The share of people with health insurance continued to decline in 2010 among low-income and lower middle class Americans, including Clark County residents, according to recent statistics from the U.S. Census Bureau. About 15.2 percent of county residents were uninsured in 2010, up from 14.6 percent in 2009.

Much of that increase was due to unemployment and other effects from the recession.

As a result, hospitals spent more on charity care and saw fewer debts paid by patients who didn't qualify for charity care. At Legacy Salmon Creek, charity care costs went up by 70 percent, from $5.6 million to $9.4 million, between the beginning of the recession and the 2011-12 fiscal year, said Jonathan Avery, chief administrative officer. Unpaid debt went up 60 percent during the same period, from $10 million to $15.9 million, Avery said.

Income differences

The census statistics focus on residents who earn

138 percent to 400 percent of the federal poverty level in 2010. That equates to an annual income range of $30,440 to $88,232 for a family of four.

Residents at 138 percent of poverty -- the equivalent of $30,440 per year for a family of four -- were more likely to be uninsured. However, uninsured rates went up between 2009 and 2010 for all income levels up to 400 percent of poverty -- about $88,232 per year for a family of four in 2010.

About 28.2 percent of Clark County residents at 138 percent of poverty were uninsured, up from 27.1 percent in 2009. As income levels rose, the percent of those uninsured fell. About 23.1 percent of county residents at 400 percent of poverty were uninsured. But the higher income group's uninsured rate has been increasing at a greater rate than the lower income group's. Only 20.5 percent of county residents at 400 percent of poverty lacked health insurance in 2009.

Age differences

Clark County residents between 50 and 64 were the least likely to have health insurance in 2010. People in that age group may have been laid off or opted for early retirement during the recession. That group also rarely qualifies for Medicaid coverage, Avery said.

The county's children, younger than 19, were the most likely to be insured. That's due largely to the state-subsidized Apple Health for Kids program, said Long Vue, health educator at Clark County Public Health. Just 1.3 percent of the county's children lacked health insurance, according to the census report.

Some 36,981 children in the county had health insurance through Apple Health in 2012, according to state Health Care Authority statistics. That represents about 34 percent of insured children in the county.

Sex differences

Men were more likely to lack health coverage than women in Clark County. About 16.7 percent of men in 2010 didn't have health insurance, compared with 13.8 percent of women.

Health care reform

Barring repeal, the Affordable Care Act is expected to help improve access to health coverage for up to 79 percent of uninsured county residents -- about 51,900 people -- by 2014, according to a report from the Washington State Office of the Insurance Commissioner. That would come from both voluntary state expansion of Medicaid eligibility and subsidies to help people pay for health insurance, according to the report.

Hospitals such as Legacy Salmon Creek are unsure how the increase in coverage will play out. People with Medicaid may continue to face challenges accessing primary health care, given that only about 50 percent of physicians accept the subsidized program for payment due to low reimbursement rates, Avery noted.

Legacy Salmon Creek, for example, estimates that more than $20 million in health care costs at the hospital were not reimbursed due to the low rates in 2011-2012, Avery said.

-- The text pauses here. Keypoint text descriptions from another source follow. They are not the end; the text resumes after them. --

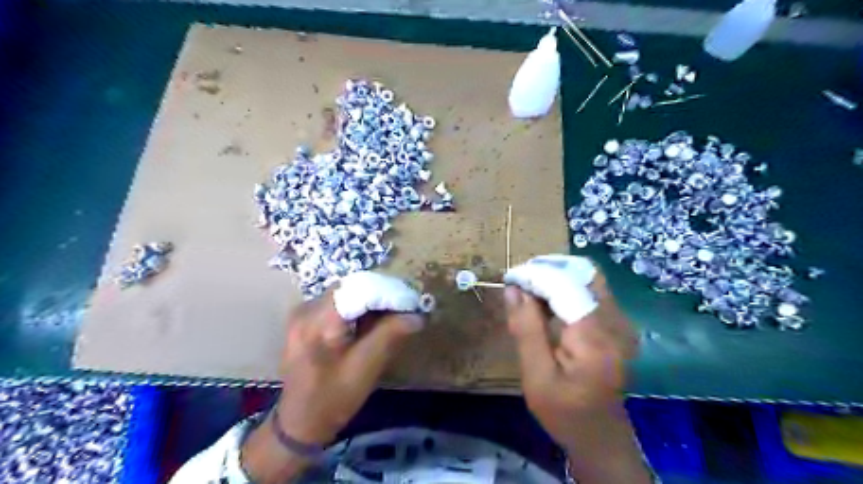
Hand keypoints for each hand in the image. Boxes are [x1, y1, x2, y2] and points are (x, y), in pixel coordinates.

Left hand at [241, 274, 424, 481]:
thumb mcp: (366, 368)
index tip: (412, 304)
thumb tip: (417, 314)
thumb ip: (390, 335)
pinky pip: (338, 303)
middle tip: (405, 310)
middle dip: (381, 295)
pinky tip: (370, 323)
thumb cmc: (332, 400)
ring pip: (346, 293)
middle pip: (351, 287)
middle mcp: (306, 309)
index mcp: (317, 321)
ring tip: (393, 316)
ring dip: (371, 301)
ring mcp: (302, 312)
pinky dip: (358, 308)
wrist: (299, 423)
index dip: (388, 292)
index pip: (359, 289)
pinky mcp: (305, 319)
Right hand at [508, 263, 630, 436]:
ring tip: (528, 289)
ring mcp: (621, 322)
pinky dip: (565, 288)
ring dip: (555, 277)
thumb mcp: (536, 375)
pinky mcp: (618, 324)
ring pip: (586, 278)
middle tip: (519, 282)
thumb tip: (513, 288)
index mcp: (595, 339)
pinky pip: (590, 291)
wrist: (601, 437)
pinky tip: (545, 302)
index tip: (509, 278)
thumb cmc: (564, 412)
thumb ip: (526, 328)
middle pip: (582, 274)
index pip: (565, 286)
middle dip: (547, 270)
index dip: (535, 275)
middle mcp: (616, 323)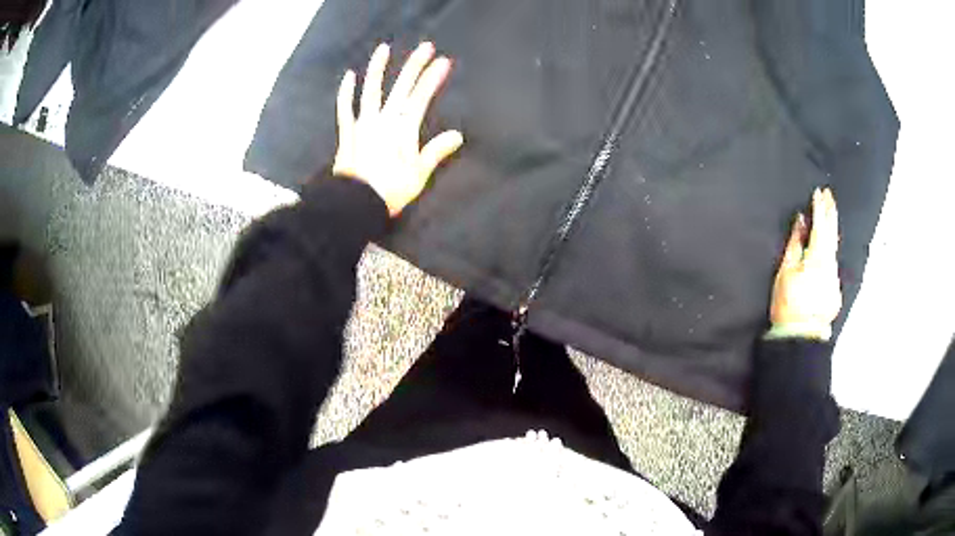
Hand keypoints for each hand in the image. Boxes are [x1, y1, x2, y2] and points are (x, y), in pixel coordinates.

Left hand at [333, 42, 463, 216]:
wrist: (356, 203)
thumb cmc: (390, 190)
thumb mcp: (419, 174)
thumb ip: (436, 151)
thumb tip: (457, 135)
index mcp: (403, 128)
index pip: (421, 96)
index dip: (433, 78)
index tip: (443, 62)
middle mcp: (383, 119)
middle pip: (401, 87)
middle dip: (414, 65)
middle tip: (425, 46)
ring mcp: (363, 123)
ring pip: (371, 90)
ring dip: (378, 68)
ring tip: (383, 49)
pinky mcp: (348, 132)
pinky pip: (345, 108)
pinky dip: (346, 92)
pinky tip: (349, 76)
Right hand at [769, 187, 842, 339]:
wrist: (800, 336)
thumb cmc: (787, 302)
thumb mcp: (786, 270)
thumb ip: (795, 242)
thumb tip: (802, 220)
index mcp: (817, 258)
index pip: (820, 227)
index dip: (819, 208)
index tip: (818, 192)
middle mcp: (831, 266)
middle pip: (832, 235)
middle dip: (830, 213)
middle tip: (830, 195)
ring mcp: (835, 279)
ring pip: (834, 250)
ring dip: (831, 231)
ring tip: (829, 215)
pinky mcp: (836, 291)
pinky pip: (833, 266)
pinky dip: (830, 253)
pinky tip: (827, 248)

Avery said improving access to health care involves more than insuring Americans; the cost of health care also must go down. The federal government is beginning to reward hospitals with higher reimbursements rates for positive health outcomes, in order to encourage efficiency.

The United States pays the most per capita in health care costs -- about $8,233 each in 2010 -- out of 22 industrial nations, according to the Paris-based Organisation for Economic Co-operation & Development. The second highest in 2010 was Norway at $5,388 per person, according to the OECD statistics.